L’aérien, variable d’ajustement budgétaire ?
Au-delà des enjeux environnementaux, la volonté de taxer davantage le transport aérien s’explique aussi par des impératifs budgétaires. Avec un déficit public persistant, le gouvernement est en quête de nouvelles recettes fiscales.
Mais pour les compagnies aériennes, déjà lourdement taxées, cette approche est contre-productive. Elles craignent qu’une hausse brutale de la fiscalité ne pèse sur le trafic, aggravant la situation d’un secteur en convalescence.
Il faut arrêter de considérer le transport aérien comme une variable d’ajustement. Nous avons besoin d’un cadre fiscal stable et incitatif.

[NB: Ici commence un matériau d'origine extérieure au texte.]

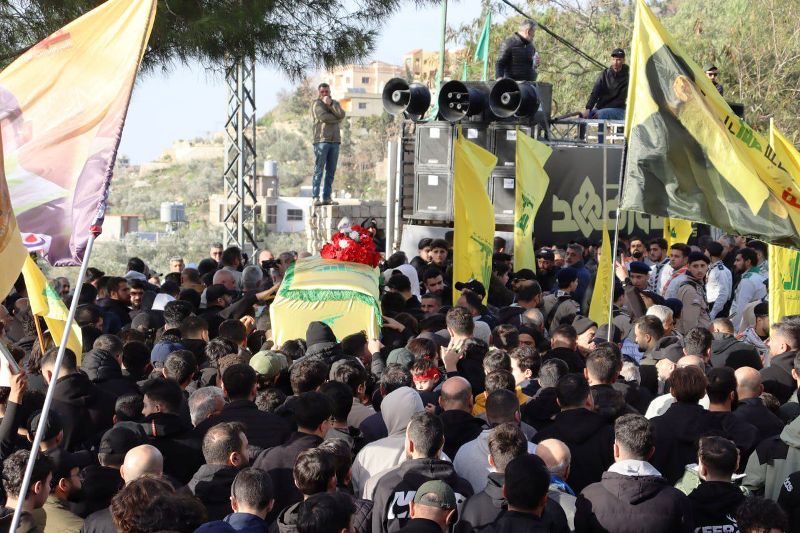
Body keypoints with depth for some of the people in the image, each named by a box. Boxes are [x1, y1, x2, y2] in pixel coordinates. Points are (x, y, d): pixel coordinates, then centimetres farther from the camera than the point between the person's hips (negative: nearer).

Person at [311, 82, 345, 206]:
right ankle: (316, 198, -11)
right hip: (321, 140, -5)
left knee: (331, 171, 3)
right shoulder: (317, 103, 4)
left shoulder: (335, 103, 20)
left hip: (335, 140, 5)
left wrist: (330, 104, -9)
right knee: (319, 170, -9)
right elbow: (323, 117, -13)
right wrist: (337, 119, 1)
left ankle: (327, 197, 5)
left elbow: (342, 115, -1)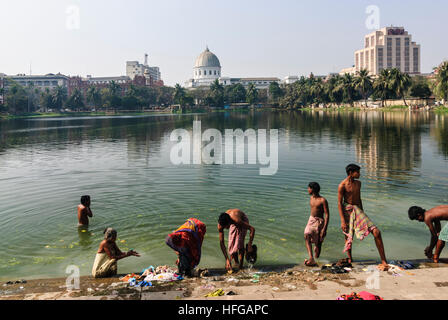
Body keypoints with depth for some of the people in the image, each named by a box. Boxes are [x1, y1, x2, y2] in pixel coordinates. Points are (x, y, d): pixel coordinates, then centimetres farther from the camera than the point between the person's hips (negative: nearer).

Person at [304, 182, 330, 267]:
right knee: (307, 236, -18)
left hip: (319, 222, -5)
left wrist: (324, 229, -23)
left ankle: (317, 255, 35)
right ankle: (311, 258, -24)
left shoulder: (323, 200, -17)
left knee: (318, 242, 5)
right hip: (311, 219, 6)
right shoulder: (311, 198, 5)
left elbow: (327, 215, -17)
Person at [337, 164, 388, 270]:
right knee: (348, 236, 7)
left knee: (376, 232, -10)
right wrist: (342, 220, -16)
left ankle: (384, 262, -7)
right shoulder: (342, 185, -10)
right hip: (347, 210, -5)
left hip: (358, 209, 5)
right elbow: (339, 203, -11)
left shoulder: (358, 183, 11)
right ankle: (349, 258, 31)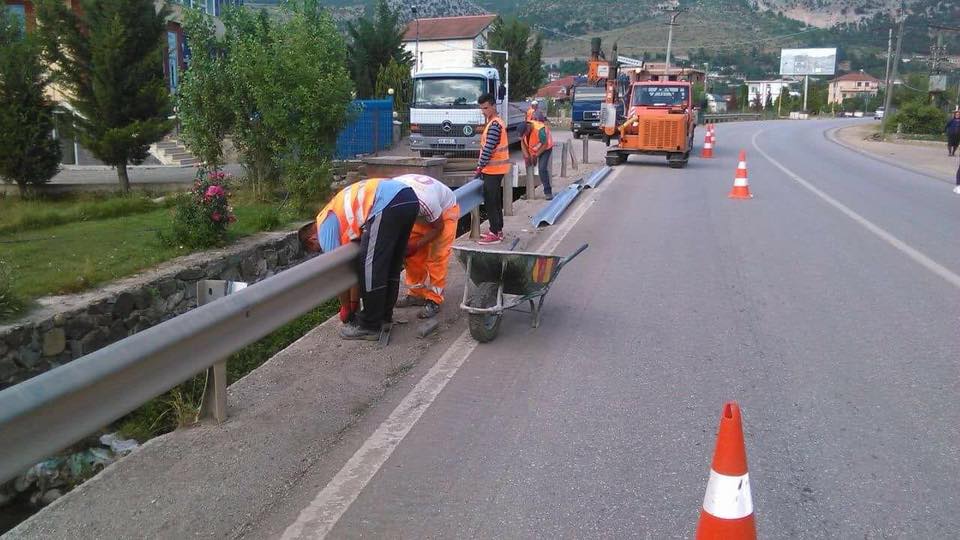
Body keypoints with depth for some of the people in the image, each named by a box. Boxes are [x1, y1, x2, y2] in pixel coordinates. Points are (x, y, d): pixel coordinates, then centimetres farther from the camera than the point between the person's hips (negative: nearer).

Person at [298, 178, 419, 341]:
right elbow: (356, 261, 34)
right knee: (390, 265, 20)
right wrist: (354, 303, 37)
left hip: (389, 203, -9)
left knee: (370, 267, 2)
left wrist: (346, 309, 23)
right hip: (409, 197, 9)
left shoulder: (325, 226, 8)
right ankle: (384, 315, 30)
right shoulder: (343, 219, 32)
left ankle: (369, 326, 11)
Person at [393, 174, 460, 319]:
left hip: (445, 210, -6)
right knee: (413, 255, 0)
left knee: (436, 256, -13)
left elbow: (438, 228, -23)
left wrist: (416, 245, -24)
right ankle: (416, 293, 13)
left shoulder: (426, 202, -44)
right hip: (420, 214, 6)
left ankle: (434, 300, -7)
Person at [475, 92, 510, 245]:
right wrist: (483, 166, 15)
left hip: (493, 169, -10)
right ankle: (497, 230, 23)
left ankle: (495, 234, -3)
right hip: (495, 168, 10)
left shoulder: (494, 125, -17)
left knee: (490, 201, -7)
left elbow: (488, 149, -22)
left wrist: (480, 167, -16)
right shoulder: (495, 122, 15)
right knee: (495, 200, 15)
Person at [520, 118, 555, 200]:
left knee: (542, 169, -18)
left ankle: (548, 192, -11)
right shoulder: (523, 130, -17)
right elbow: (522, 142, -1)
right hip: (531, 150, 6)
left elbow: (545, 144, -24)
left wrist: (536, 155, -19)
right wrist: (526, 155, -10)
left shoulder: (540, 129, -36)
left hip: (545, 148, -6)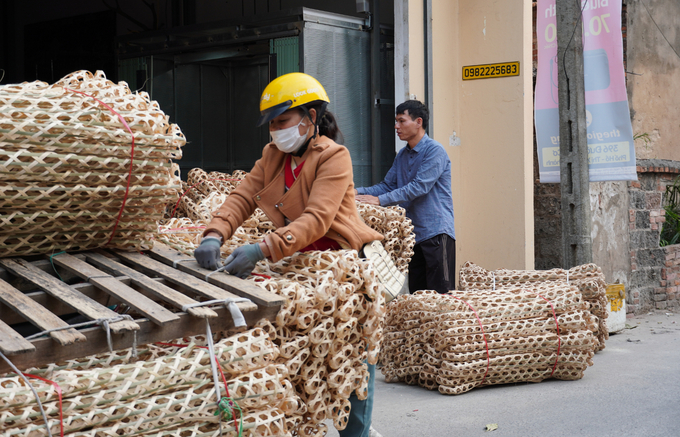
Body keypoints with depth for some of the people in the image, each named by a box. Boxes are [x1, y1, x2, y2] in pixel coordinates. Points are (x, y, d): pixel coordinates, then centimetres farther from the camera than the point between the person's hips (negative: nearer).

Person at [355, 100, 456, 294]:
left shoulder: (434, 151, -11)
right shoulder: (402, 155, 16)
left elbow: (419, 187, -20)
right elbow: (388, 185, 13)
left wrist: (380, 200, -25)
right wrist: (358, 192, -4)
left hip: (436, 232, -8)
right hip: (413, 233, 8)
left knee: (440, 296, -9)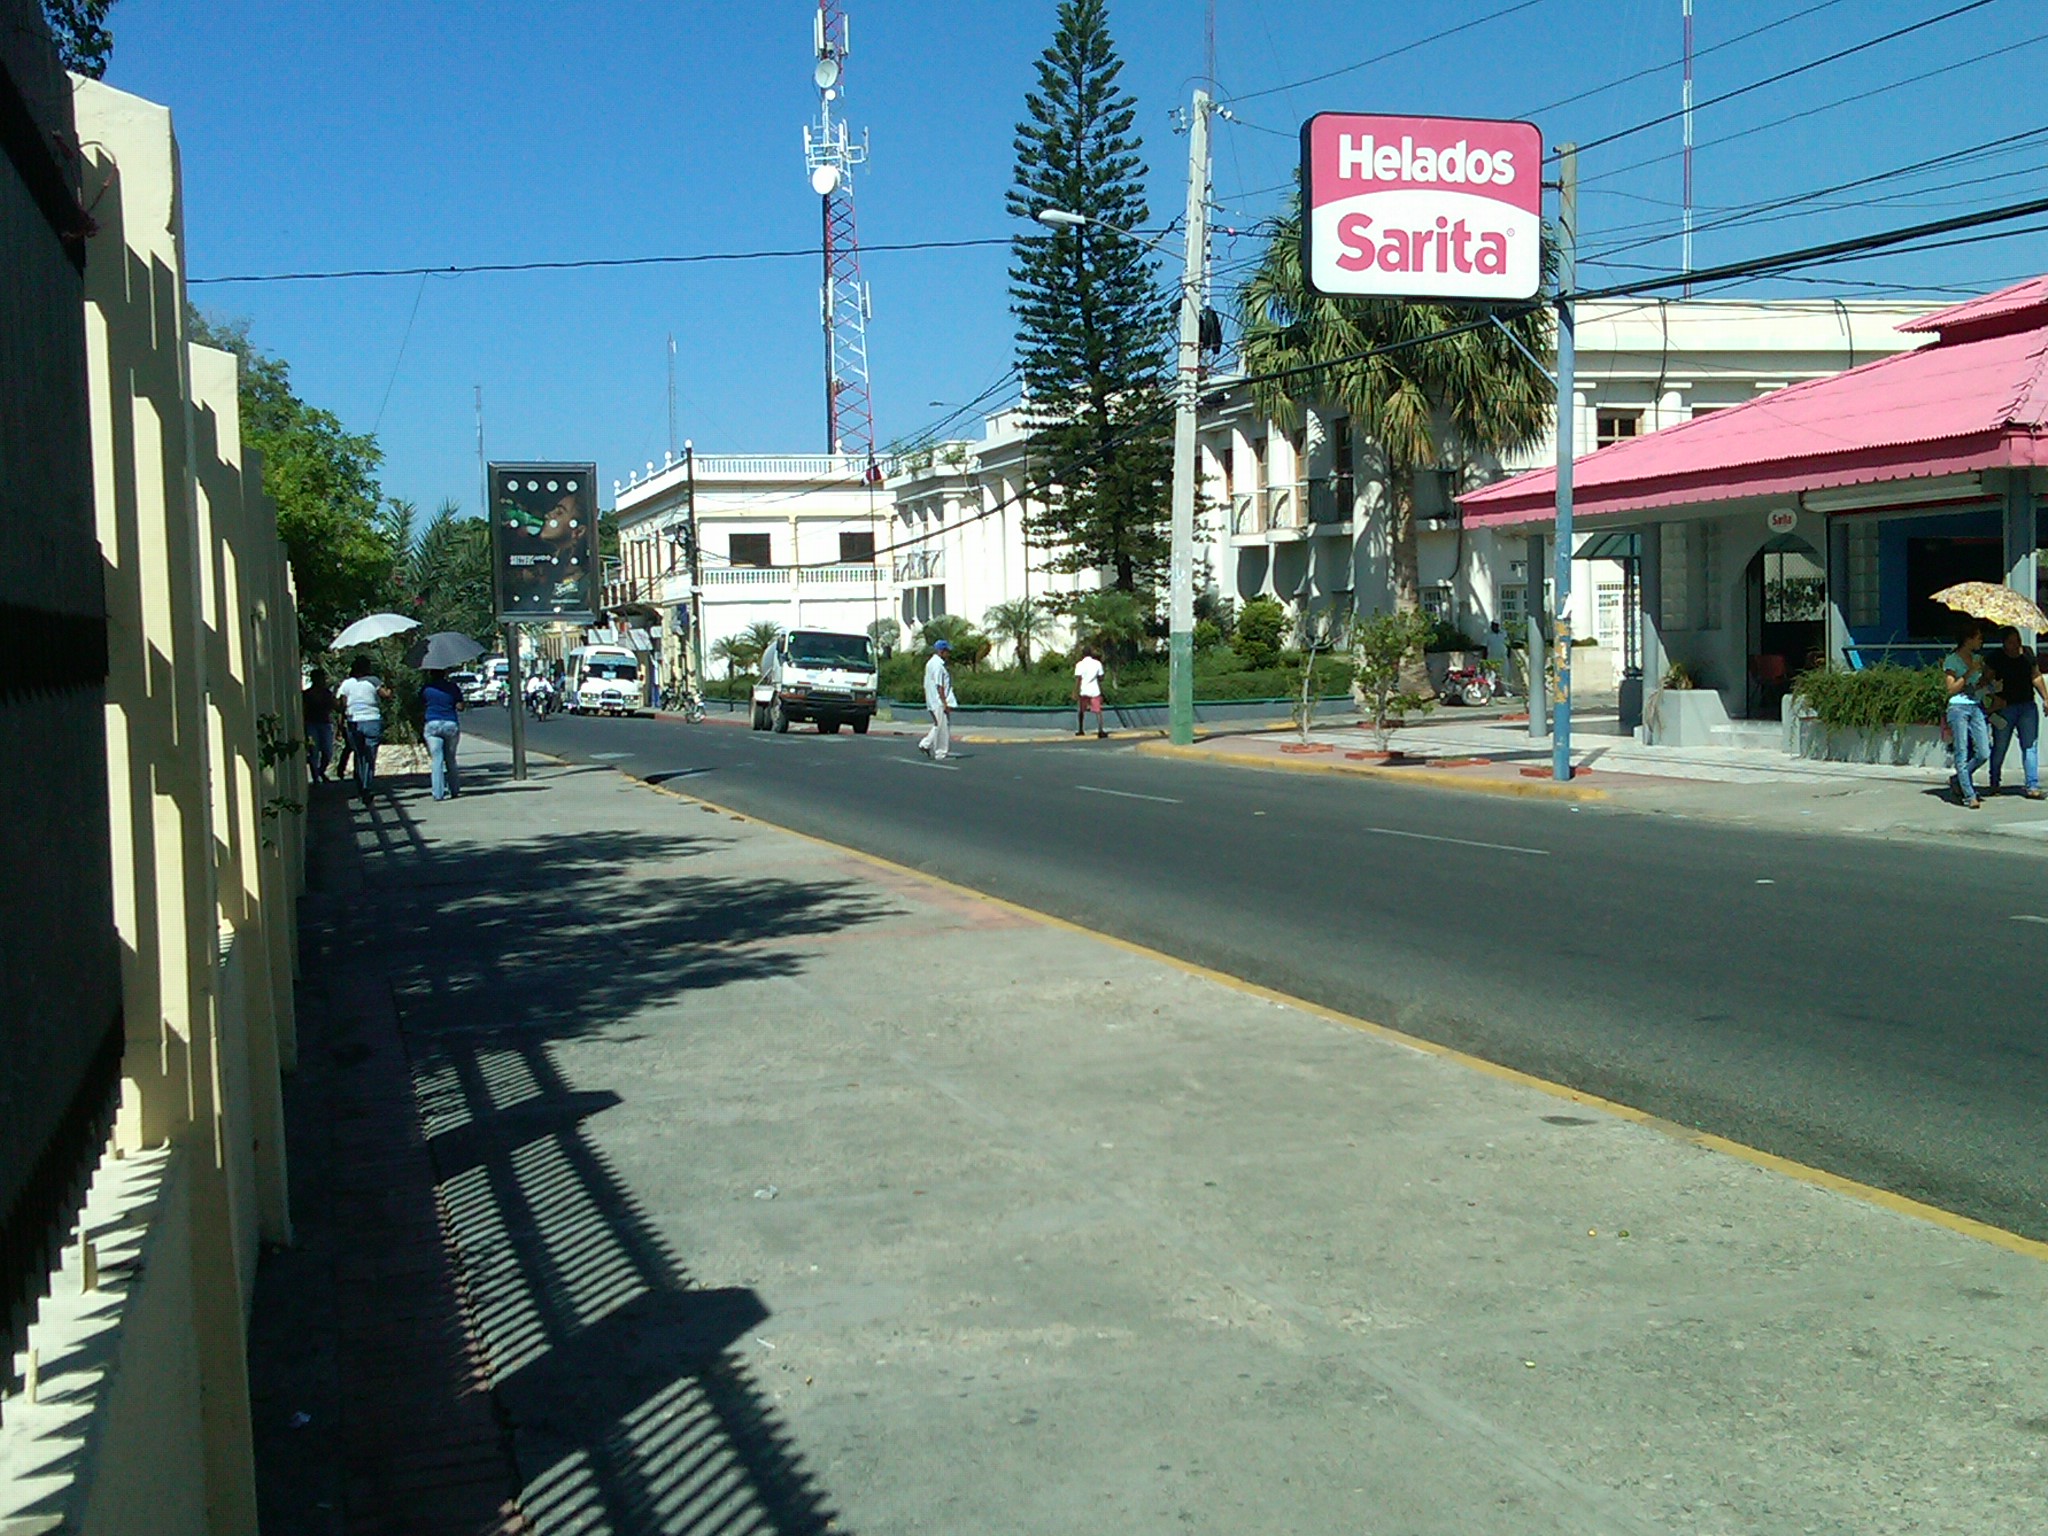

Un représentant d’Air France cité par une source proche du dossier
Signe de la fragilité persistante du secteur, la plupart des grandes compagnies européennes ont vu leurs profits baisser en 2024, plombés par la hausse des coûts du kérosène et des dépenses d’exploitation.
Le défi pour le prochain exécutif sera donc de trouver un équilibre entre les impératifs budgétaires, la compétitivité d’un secteur stratégique et les objectifs climatiques. Un casse-tête qui promet de nourrir les débats lors de l’examen du prochain budget.